● INSTRUCTIONS TO FOLLOW: Only the lines from the start of the entries through the line with "2015 | 135.7 | - |" should be returned, each exactly as it stands, and no pictures.

Start of SUPPLIED RECORDS

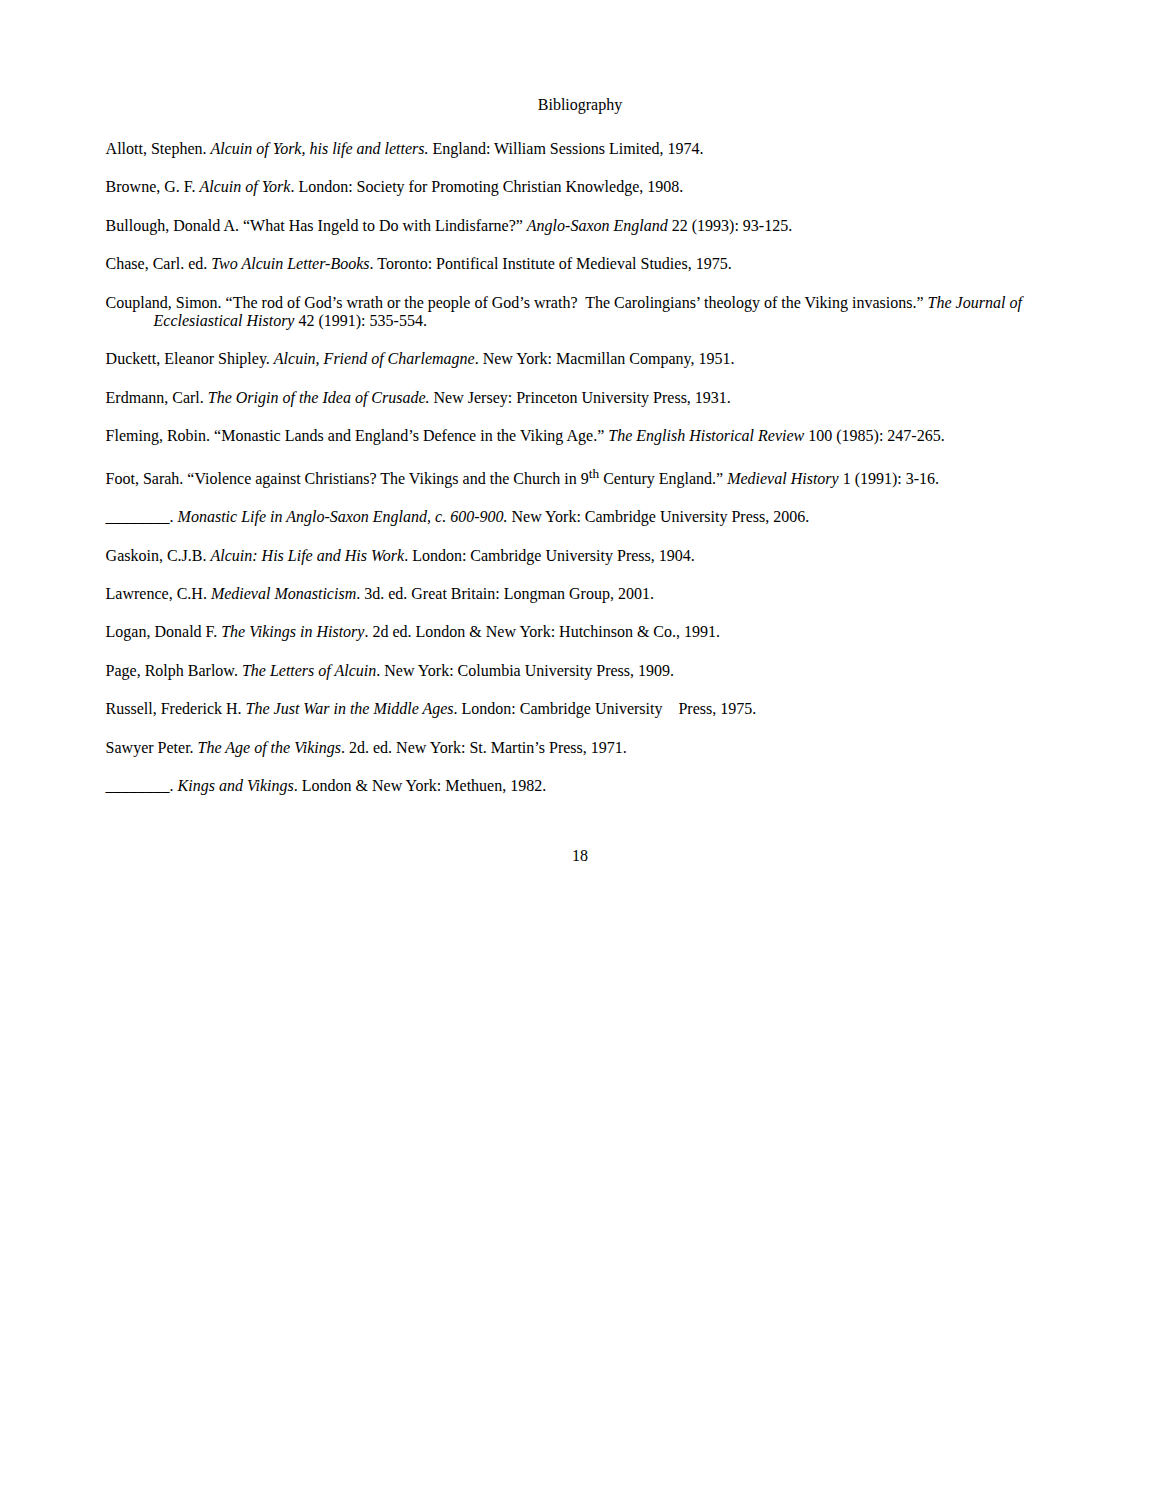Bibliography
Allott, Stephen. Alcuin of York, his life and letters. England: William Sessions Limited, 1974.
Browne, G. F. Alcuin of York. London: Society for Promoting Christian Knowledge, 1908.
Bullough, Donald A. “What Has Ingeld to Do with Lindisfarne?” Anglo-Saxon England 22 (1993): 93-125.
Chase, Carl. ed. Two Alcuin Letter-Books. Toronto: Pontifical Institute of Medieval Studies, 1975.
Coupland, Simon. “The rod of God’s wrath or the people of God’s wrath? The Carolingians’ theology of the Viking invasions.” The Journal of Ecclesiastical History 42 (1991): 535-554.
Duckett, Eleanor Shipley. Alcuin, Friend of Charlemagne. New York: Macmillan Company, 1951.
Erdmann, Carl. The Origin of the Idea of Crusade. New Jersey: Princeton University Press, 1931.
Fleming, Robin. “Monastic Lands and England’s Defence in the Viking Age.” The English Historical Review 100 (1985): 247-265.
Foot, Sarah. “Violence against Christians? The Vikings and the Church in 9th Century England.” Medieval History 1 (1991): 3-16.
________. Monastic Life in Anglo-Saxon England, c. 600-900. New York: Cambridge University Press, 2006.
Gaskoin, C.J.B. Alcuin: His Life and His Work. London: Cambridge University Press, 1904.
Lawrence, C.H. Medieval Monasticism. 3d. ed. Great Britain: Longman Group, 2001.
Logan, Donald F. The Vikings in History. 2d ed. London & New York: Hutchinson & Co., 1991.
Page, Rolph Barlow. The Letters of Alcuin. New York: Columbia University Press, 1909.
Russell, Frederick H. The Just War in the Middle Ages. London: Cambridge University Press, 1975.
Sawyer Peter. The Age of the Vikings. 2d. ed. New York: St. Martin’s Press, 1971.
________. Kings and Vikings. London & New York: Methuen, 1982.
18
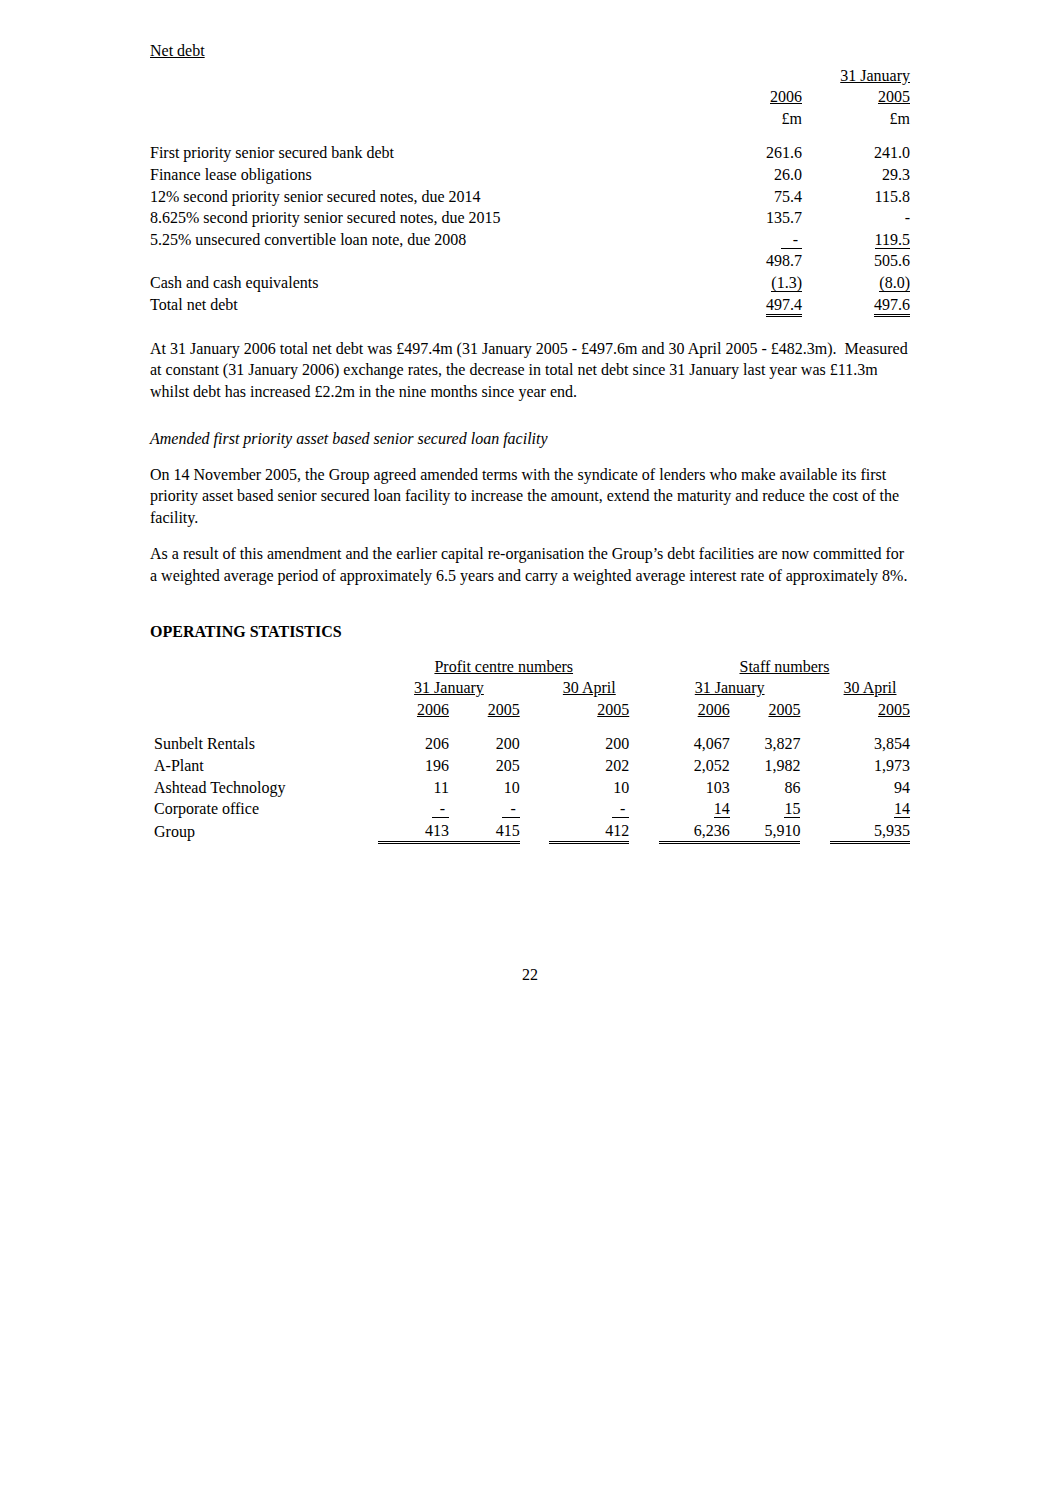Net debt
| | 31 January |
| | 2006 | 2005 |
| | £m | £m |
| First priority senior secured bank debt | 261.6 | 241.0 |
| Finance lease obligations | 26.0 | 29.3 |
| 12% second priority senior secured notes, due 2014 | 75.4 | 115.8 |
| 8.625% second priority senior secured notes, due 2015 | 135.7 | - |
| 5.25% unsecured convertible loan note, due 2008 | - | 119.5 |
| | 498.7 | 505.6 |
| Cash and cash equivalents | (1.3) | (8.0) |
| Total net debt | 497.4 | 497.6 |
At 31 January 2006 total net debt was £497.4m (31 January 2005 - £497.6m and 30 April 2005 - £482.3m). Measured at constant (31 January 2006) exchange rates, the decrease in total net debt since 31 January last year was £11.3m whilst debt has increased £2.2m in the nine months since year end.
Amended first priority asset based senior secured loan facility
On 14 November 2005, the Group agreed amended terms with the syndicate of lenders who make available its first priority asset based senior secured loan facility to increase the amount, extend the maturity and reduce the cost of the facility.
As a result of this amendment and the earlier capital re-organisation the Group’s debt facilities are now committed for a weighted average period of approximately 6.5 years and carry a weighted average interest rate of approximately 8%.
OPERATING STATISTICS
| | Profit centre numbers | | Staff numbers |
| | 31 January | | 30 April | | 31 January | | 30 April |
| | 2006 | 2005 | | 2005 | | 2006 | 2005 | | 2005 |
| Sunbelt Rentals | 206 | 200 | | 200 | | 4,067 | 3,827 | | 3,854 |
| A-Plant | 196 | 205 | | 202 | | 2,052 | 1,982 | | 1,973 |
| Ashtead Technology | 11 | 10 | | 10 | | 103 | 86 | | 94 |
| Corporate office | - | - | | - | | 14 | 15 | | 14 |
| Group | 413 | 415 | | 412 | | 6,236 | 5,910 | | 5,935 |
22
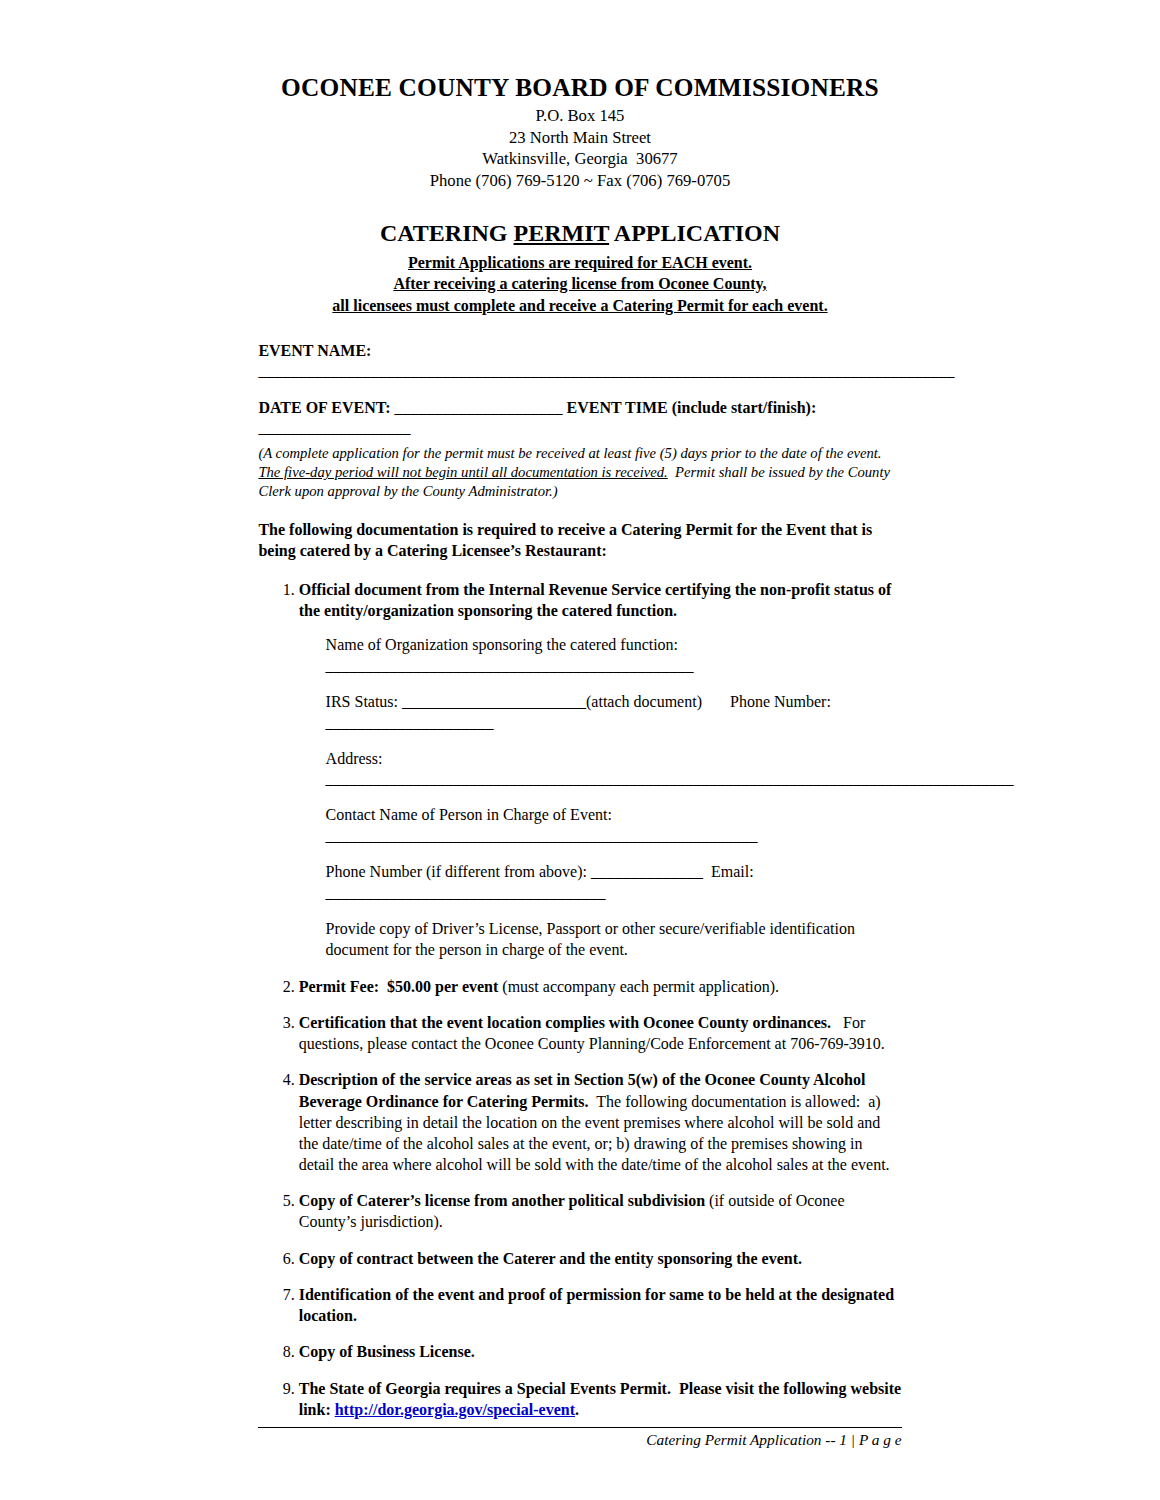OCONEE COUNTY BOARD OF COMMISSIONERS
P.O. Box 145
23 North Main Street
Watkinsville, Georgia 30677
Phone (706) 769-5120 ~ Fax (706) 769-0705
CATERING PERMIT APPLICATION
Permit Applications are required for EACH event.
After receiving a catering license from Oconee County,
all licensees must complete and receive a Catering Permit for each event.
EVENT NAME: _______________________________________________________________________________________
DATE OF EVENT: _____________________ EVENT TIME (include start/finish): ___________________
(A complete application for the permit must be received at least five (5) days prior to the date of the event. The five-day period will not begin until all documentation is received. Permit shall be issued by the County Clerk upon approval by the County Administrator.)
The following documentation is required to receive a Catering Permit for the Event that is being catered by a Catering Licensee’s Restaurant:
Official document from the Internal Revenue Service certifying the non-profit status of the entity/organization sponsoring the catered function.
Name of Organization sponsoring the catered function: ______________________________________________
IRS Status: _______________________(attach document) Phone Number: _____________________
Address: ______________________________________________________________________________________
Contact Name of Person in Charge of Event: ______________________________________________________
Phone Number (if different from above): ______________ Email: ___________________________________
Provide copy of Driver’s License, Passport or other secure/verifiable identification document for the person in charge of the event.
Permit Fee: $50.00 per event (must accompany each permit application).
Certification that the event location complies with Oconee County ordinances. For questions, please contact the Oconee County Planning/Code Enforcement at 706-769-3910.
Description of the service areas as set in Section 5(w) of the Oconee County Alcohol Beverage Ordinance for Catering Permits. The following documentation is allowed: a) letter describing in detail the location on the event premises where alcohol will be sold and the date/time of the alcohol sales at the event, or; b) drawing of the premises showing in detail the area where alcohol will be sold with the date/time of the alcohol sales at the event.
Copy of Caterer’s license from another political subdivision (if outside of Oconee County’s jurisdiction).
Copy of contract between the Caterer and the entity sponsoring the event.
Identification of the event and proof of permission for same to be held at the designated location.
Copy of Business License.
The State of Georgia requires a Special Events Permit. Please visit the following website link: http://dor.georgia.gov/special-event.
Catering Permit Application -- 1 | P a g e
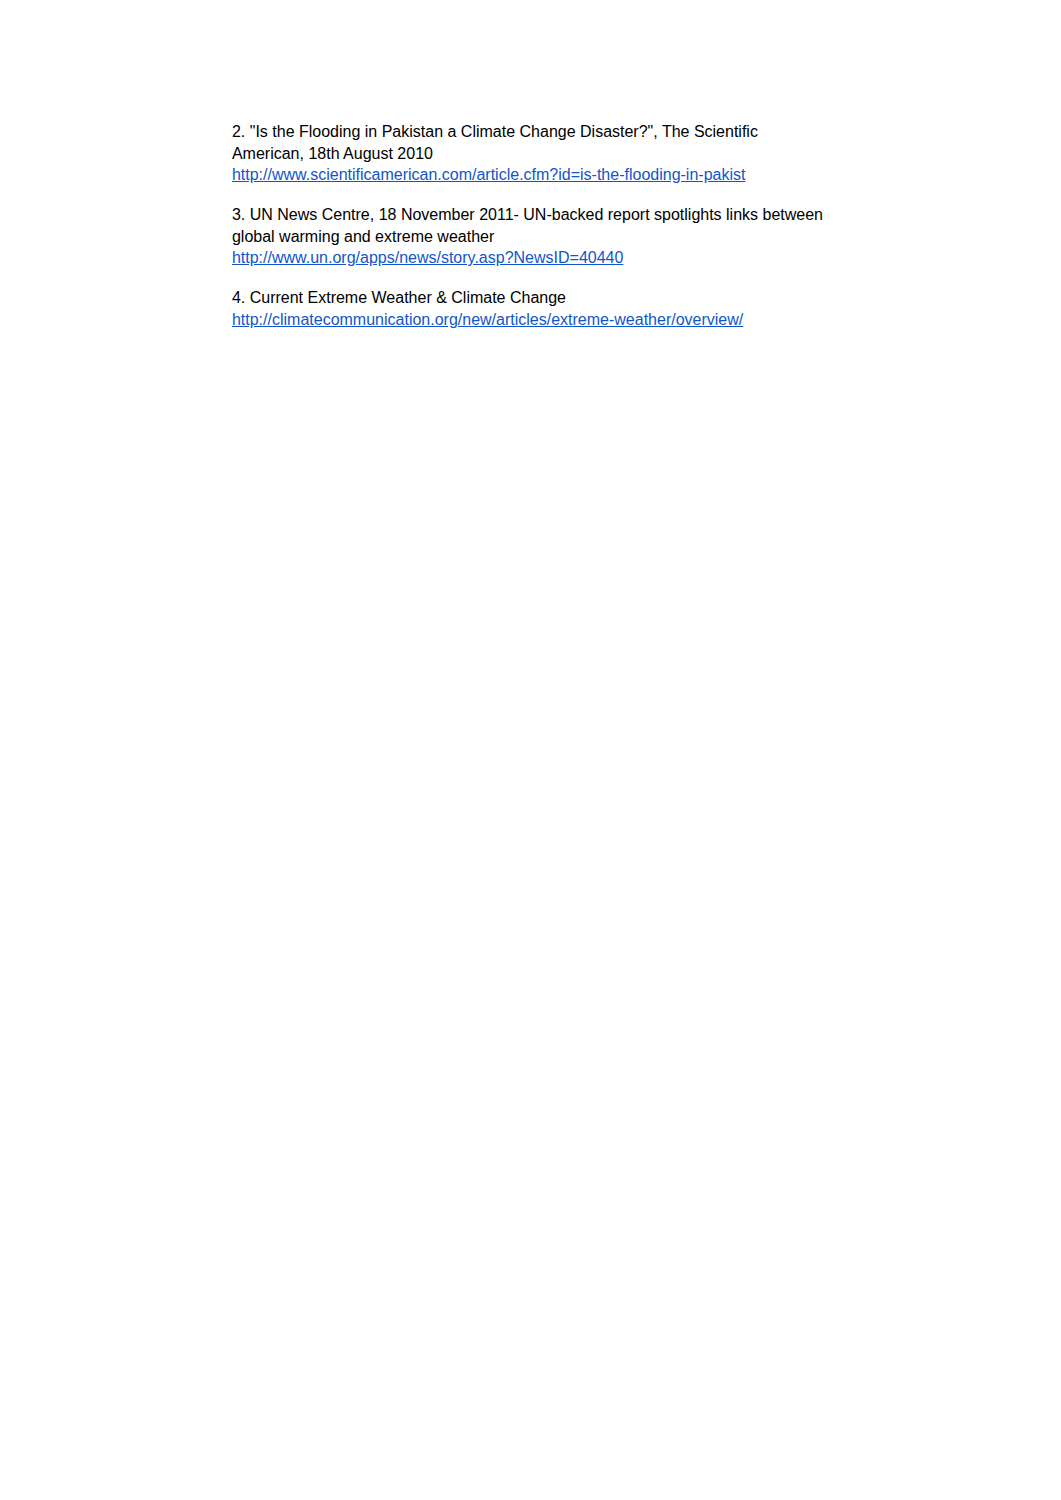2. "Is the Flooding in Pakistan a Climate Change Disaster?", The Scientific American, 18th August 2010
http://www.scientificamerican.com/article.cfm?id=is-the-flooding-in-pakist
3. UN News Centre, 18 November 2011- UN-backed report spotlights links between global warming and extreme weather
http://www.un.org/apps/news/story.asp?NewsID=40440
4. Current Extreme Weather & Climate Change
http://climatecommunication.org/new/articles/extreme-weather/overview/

End of SUPPLIED RECORDS

● ANSWER BOX:
Bibliography
Allott, Stephen. Alcuin of York, his life and letters. England: William Sessions Limited, 1974.
Browne, G. F. Alcuin of York. London: Society for Promoting Christian Knowledge, 1908.
Bullough, Donald A. “What Has Ingeld to Do with Lindisfarne?” Anglo-Saxon England 22 (1993): 93-125.
Chase, Carl. ed. Two Alcuin Letter-Books. Toronto: Pontifical Institute of Medieval Studies, 1975.
Coupland, Simon. “The rod of God’s wrath or the people of God’s wrath? The Carolingians’ theology of the Viking invasions.” The Journal of Ecclesiastical History 42 (1991): 535-554.
Duckett, Eleanor Shipley. Alcuin, Friend of Charlemagne. New York: Macmillan Company, 1951.
Erdmann, Carl. The Origin of the Idea of Crusade. New Jersey: Princeton University Press, 1931.
Fleming, Robin. “Monastic Lands and England’s Defence in the Viking Age.” The English Historical Review 100 (1985): 247-265.
Foot, Sarah. “Violence against Christians? The Vikings and the Church in 9th Century England.” Medieval History 1 (1991): 3-16.
________. Monastic Life in Anglo-Saxon England, c. 600-900. New York: Cambridge University Press, 2006.
Gaskoin, C.J.B. Alcuin: His Life and His Work. London: Cambridge University Press, 1904.
Lawrence, C.H. Medieval Monasticism. 3d. ed. Great Britain: Longman Group, 2001.
Logan, Donald F. The Vikings in History. 2d ed. London & New York: Hutchinson & Co., 1991.
Page, Rolph Barlow. The Letters of Alcuin. New York: Columbia University Press, 1909.
Russell, Frederick H. The Just War in the Middle Ages. London: Cambridge University Press, 1975.
Sawyer Peter. The Age of the Vikings. 2d. ed. New York: St. Martin’s Press, 1971.
________. Kings and Vikings. London & New York: Methuen, 1982.
18
Net debt
| | 31 January |
| | 2006 | 2005 |
| | £m | £m |
| First priority senior secured bank debt | 261.6 | 241.0 |
| Finance lease obligations | 26.0 | 29.3 |
| 12% second priority senior secured notes, due 2014 | 75.4 | 115.8 |
| 8.625% second priority senior secured notes, due 2015 | 135.7 | - |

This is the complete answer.